L’arte non è bomba intelligente ma stupido cuore

Paola Pluchino. La storia dell’arte contemporanea ha visto nell’ultimo secolo il proliferare di nuove tendenze e brillanti intuizioni, molteplici modi di dirsi mondo, linguaggi eterogenei.

Questo ha generato, nei pensatori e nei teorici della nostra generazione, la volontà stringente di trovare delle categorie fenomeniche che avessero la forza intrinseca di contenere così tante spinte contrapposte, così numerosi desideri d’espressione. A ben guardare, la maggior parte di questi desideri di parola, non sono altro che mere speculazioni individuali, forze che la vanità compone e porta avanti e in nessun modo hanno la capacità di guidare il cambiamento, di essere feconde, di reggere le basi di un nuovo atteggiamento visuale.

Il problema di più difficile risoluzione, per gli addetti ai lavori che agiscono dietro le quinte, è quello di trovare dei nuovi strumenti capaci di sondare, con piglio certo e chiarezza nei risultati, fenomeni e prodotti culturali socialmente interessanti, diversi, dal magma stantio e sterile che frequentemente circonda gli ambienti dell’arte.

Accanto a imbrattatele e corniciai, fotografi della domenica e improvvisati performer, si assiste ad un abbassamento generale del livello medio di creatività, di bravura, di eclettismo reale e non paventato. Ciò che preoccupa all’oggi è la grande inconsistenza di molti artisti, curatori e critici, che arrogano diritti di parola proponendo uno spessore culturale sempre più spesso simile alla chiacchera da bar.

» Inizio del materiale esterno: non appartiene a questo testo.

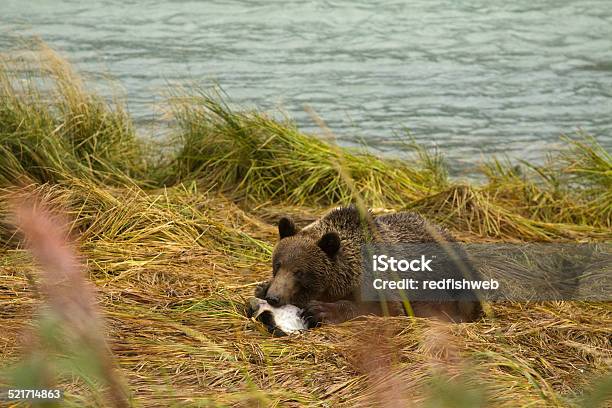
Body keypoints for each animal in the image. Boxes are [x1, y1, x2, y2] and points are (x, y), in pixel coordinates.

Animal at [255, 206, 482, 326]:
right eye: (278, 264)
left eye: (299, 272)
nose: (274, 297)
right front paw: (261, 287)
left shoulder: (381, 278)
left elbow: (386, 308)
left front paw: (320, 310)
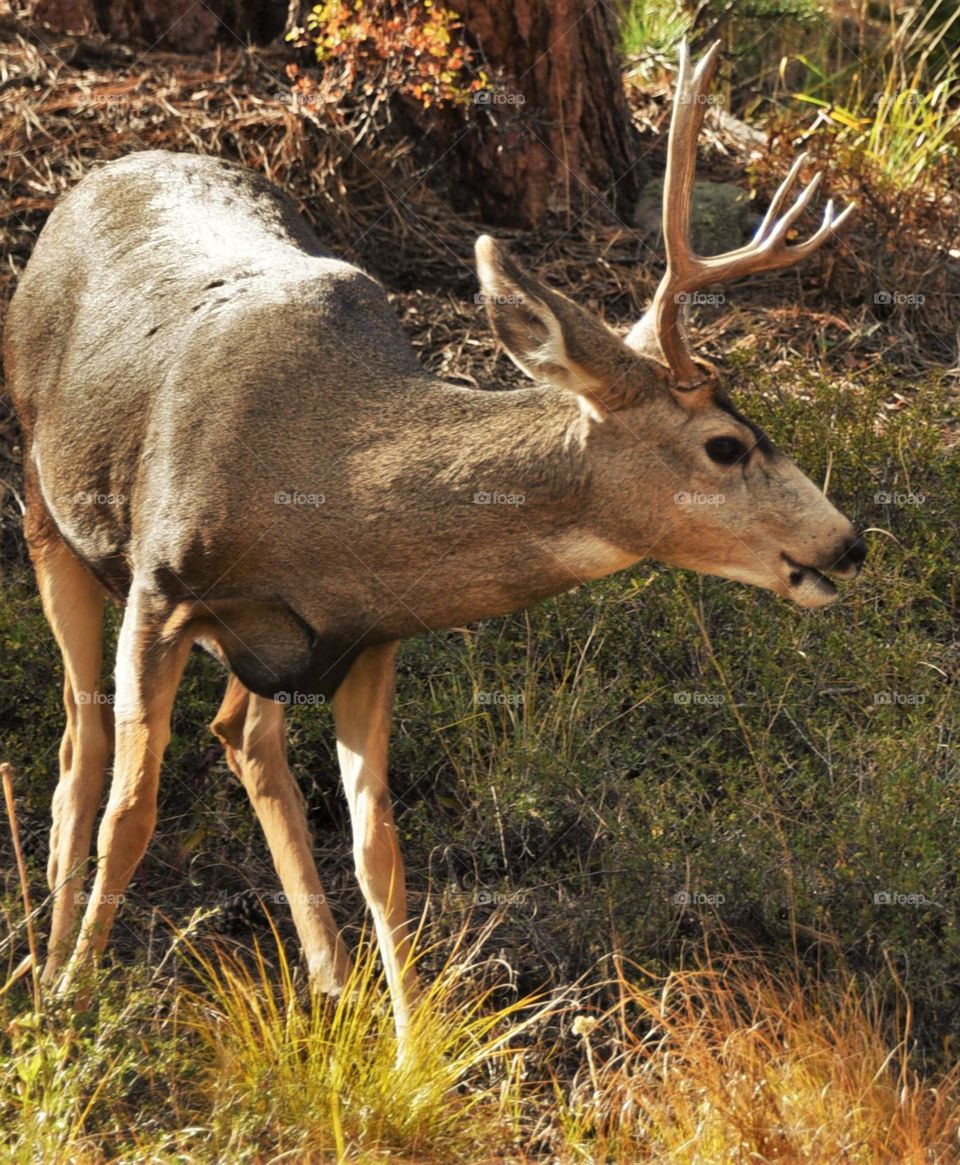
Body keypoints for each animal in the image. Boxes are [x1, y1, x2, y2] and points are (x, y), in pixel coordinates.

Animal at [4, 42, 864, 1045]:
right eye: (726, 445)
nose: (847, 543)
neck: (326, 489)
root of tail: (100, 173)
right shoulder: (163, 587)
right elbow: (131, 811)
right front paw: (74, 998)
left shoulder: (370, 633)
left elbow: (379, 844)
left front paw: (414, 1046)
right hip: (44, 502)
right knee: (83, 739)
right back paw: (49, 964)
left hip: (267, 645)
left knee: (243, 737)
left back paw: (332, 979)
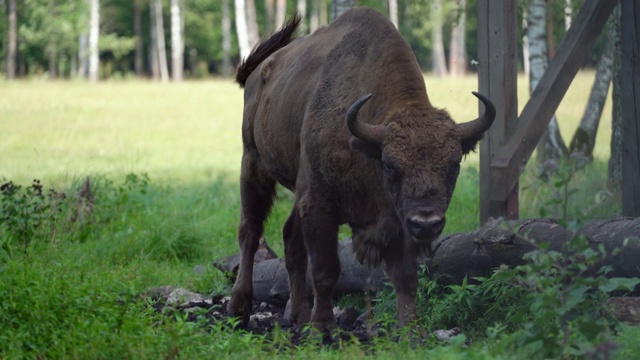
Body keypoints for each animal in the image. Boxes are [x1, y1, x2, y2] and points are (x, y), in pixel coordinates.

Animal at [228, 7, 498, 332]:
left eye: (454, 163)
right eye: (390, 165)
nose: (427, 223)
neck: (366, 146)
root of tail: (258, 73)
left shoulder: (398, 216)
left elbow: (405, 275)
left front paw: (410, 330)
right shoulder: (319, 204)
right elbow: (325, 270)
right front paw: (322, 327)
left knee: (290, 240)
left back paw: (298, 316)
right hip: (253, 165)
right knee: (250, 232)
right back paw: (239, 310)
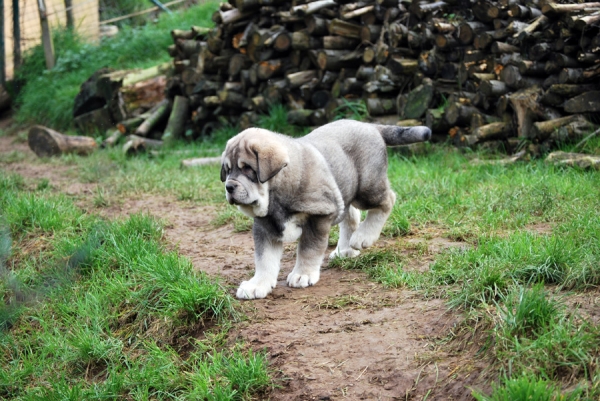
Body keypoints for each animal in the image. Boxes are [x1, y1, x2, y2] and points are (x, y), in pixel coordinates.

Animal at [221, 117, 432, 298]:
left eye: (248, 169)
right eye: (228, 170)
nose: (229, 186)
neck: (275, 197)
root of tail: (370, 126)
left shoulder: (318, 217)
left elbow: (308, 249)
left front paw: (303, 274)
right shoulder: (265, 227)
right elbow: (264, 260)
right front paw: (257, 285)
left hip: (367, 188)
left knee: (387, 200)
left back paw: (363, 237)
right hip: (345, 192)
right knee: (352, 216)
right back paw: (345, 250)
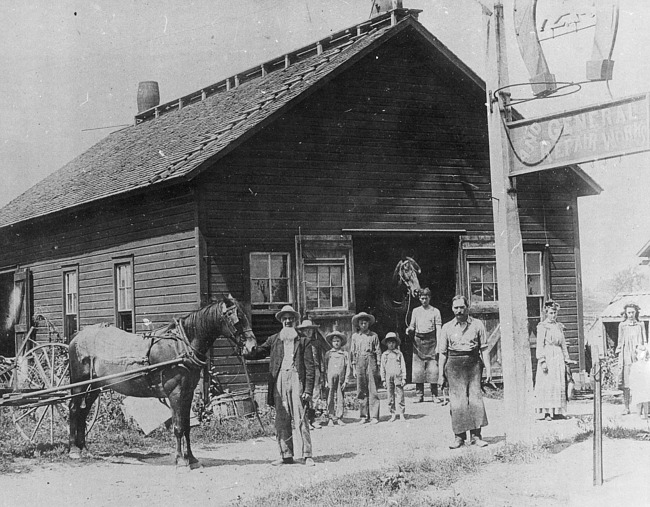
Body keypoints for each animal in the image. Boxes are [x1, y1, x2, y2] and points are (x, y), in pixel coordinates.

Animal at [68, 298, 254, 468]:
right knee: (74, 409)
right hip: (79, 384)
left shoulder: (188, 392)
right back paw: (73, 450)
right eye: (237, 318)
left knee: (83, 412)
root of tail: (77, 336)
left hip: (94, 387)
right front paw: (180, 460)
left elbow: (187, 426)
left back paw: (83, 448)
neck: (181, 346)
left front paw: (191, 458)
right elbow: (178, 426)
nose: (252, 347)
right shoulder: (175, 392)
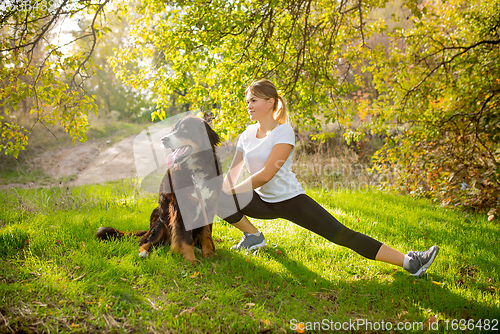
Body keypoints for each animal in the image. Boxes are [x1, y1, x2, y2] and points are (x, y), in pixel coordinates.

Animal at [96, 116, 222, 264]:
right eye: (173, 130)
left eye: (185, 130)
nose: (163, 139)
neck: (195, 170)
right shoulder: (180, 208)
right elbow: (185, 238)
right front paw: (190, 260)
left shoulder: (210, 204)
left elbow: (206, 234)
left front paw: (209, 255)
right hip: (159, 223)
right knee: (145, 242)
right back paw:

Probabilmente demerito stesso di coloro che abitano gli interni del palazzo dell’arte, aver ceduto troppo presto al compromesso di semplificare pur di farsi comprendere, senza compiere lo sforzo di mantenere come ombra lunga la tensione che l’arte porta con sé, il frutto odoroso, sfaccettato e non completamente comprensibile, solo intuitivamente afferrabile.

Per essere competitivi, la cultura dovrebbe porsi per differenza sul mercato, diffidando da coloro che provano a costruire necessariamente reti, ponti e legamenti, che gettano a caso fili d’alleanze, che stringono patti aleatori con la volontà di trarre un profitto contingente. La cultura è un’altra cosa, praticamente il contrario. È colore netto, nell’iride vorticosa del nostro contemporaneo, in nessun modo onnisciente e onnicomprensiva, ma solo nella somma delle parti che la compongono superiore a se stessa, lontana da quella moda del simile che rende ogni discussione banale, già sentita, noiosa, grigia come un cielo carico di smog, senz’anima.